- **Exercise task**:
List every assumption that the blog post below states for the nickel probability problem.

- **Given passage**:
Archive for August, 2016

Constant Change

Coin PileI’m frustrated.

I’m also old, cranky, and cynical. Whatever.

My frustration is not the my-flight-was-delayed-three-times-then-eventually-cancelled-and-there-are-no-more-flights-to-Cleveland-till-tomorrow-morning type. It’s not even the can’t-believe-my-boss-is-making-me-go-to-Cleveland kind of frustration. More like the why-aren’t-there-the-same-number-of-hot-dogs-and-buns-in-a-pack variety. So it’s a First World problem, to be sure, but still annoying. I’ll explain more in a moment.

But first, how ’bout a math problem to get us started?

If you make a purchase and pay with cash, what’s the probability that you’ll receive a nickel as part of your change?

Sure, if you want to get all crazy about this, then we can take all the fun out of this problem by stating the following assumptions:

  • You only pay with paper currency. If you paid with coins, then the distribution of coins you’d receive as change would likely vary quite a bit.
  • You never use 50¢ coins. Honestly, they’re just too obscure.
  • Transaction amounts are uniformly distributed, so that you’re just as likely to receive 21¢ as 78¢ or any other amount.
  • Cashiers don’t round because they dislike pennies. So, if you’re supposed to get 99¢ change, the cashier doesn’t hand you a dollar and say, “Don’t worry about it.” Instead, you actually get 99¢ change.

Stored data entries:

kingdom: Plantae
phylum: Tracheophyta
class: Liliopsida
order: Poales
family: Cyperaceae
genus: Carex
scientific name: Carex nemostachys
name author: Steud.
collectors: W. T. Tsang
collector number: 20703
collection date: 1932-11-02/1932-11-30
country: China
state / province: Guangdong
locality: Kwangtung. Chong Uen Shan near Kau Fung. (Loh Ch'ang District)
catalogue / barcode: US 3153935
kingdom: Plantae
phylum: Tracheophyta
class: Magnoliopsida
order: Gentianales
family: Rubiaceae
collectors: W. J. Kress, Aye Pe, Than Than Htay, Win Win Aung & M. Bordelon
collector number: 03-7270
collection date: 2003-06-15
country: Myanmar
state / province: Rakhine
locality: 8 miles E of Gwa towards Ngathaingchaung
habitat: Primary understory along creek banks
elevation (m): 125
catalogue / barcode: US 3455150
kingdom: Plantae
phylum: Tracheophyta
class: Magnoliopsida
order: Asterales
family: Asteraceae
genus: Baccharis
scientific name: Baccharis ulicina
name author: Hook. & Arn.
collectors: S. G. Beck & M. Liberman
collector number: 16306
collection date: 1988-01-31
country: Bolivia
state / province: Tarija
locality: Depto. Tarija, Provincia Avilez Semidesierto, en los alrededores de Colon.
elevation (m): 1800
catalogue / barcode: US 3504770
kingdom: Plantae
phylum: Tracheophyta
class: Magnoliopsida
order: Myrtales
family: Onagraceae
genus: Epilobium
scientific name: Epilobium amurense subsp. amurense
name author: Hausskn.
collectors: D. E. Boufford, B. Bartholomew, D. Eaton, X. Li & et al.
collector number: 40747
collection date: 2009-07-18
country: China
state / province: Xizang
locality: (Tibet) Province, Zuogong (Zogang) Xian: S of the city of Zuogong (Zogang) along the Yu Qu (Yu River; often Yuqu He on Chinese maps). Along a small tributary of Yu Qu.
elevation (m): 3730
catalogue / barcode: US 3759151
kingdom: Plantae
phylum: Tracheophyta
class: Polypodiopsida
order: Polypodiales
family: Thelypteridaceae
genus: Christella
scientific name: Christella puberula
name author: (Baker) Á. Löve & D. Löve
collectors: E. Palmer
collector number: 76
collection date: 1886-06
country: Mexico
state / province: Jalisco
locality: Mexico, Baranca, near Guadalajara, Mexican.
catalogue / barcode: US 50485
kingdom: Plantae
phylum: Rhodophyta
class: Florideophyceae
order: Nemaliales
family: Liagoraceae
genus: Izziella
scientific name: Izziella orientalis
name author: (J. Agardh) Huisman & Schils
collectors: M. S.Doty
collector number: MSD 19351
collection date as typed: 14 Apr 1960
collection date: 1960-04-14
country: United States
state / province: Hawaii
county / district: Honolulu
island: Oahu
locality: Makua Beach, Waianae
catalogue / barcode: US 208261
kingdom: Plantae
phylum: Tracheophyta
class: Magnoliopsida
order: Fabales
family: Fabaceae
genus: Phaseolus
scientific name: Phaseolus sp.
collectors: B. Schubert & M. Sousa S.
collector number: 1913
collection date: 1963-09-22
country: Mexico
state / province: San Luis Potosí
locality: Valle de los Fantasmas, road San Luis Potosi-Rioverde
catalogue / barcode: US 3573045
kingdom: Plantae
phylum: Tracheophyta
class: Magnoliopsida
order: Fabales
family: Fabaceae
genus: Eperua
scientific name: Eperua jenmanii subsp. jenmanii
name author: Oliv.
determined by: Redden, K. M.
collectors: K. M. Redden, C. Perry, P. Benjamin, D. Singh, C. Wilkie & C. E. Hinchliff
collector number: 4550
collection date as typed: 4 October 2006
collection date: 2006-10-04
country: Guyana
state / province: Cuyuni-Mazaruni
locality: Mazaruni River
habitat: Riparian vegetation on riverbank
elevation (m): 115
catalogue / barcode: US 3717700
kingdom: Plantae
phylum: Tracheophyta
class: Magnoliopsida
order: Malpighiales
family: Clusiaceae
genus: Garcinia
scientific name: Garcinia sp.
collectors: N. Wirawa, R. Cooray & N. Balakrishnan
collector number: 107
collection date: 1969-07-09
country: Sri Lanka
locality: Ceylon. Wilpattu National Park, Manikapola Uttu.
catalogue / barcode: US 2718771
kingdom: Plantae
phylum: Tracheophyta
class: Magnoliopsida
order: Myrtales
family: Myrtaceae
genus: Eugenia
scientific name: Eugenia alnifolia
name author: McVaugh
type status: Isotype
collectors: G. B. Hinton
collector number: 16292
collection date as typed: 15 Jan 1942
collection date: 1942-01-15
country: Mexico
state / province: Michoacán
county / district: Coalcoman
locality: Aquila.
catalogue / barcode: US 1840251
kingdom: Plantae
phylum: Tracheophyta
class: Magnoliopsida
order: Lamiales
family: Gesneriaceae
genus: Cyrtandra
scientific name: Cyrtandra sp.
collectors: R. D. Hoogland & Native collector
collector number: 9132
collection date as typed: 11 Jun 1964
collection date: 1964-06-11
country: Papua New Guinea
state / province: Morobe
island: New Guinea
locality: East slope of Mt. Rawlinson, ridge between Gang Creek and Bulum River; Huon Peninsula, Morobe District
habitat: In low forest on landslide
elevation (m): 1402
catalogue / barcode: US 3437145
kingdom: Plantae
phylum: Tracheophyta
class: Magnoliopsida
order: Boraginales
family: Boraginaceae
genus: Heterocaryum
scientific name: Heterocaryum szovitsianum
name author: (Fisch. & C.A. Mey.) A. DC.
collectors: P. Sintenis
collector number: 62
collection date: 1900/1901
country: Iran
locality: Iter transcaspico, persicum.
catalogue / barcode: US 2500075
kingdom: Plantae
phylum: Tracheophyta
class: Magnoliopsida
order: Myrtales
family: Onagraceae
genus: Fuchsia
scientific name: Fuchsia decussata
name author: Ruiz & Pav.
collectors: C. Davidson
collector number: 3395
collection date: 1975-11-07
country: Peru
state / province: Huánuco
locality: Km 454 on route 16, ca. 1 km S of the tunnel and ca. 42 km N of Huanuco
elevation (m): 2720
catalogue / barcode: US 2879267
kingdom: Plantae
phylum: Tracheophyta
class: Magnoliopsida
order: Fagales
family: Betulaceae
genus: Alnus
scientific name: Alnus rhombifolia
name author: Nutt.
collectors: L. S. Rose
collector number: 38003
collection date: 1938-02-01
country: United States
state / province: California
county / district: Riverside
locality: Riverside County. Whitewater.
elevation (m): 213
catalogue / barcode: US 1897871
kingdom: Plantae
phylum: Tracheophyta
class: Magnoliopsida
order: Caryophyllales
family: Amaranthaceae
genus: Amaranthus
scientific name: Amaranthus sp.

- **Answer to this task**:
- You only pay with paper currency.
- You never use 50¢ coins.
- Transaction amounts are uniformly distributed, so every amount of change is equally likely.
- Cashiers don't round to avoid pennies, so you actually get the exact change, such as 99¢.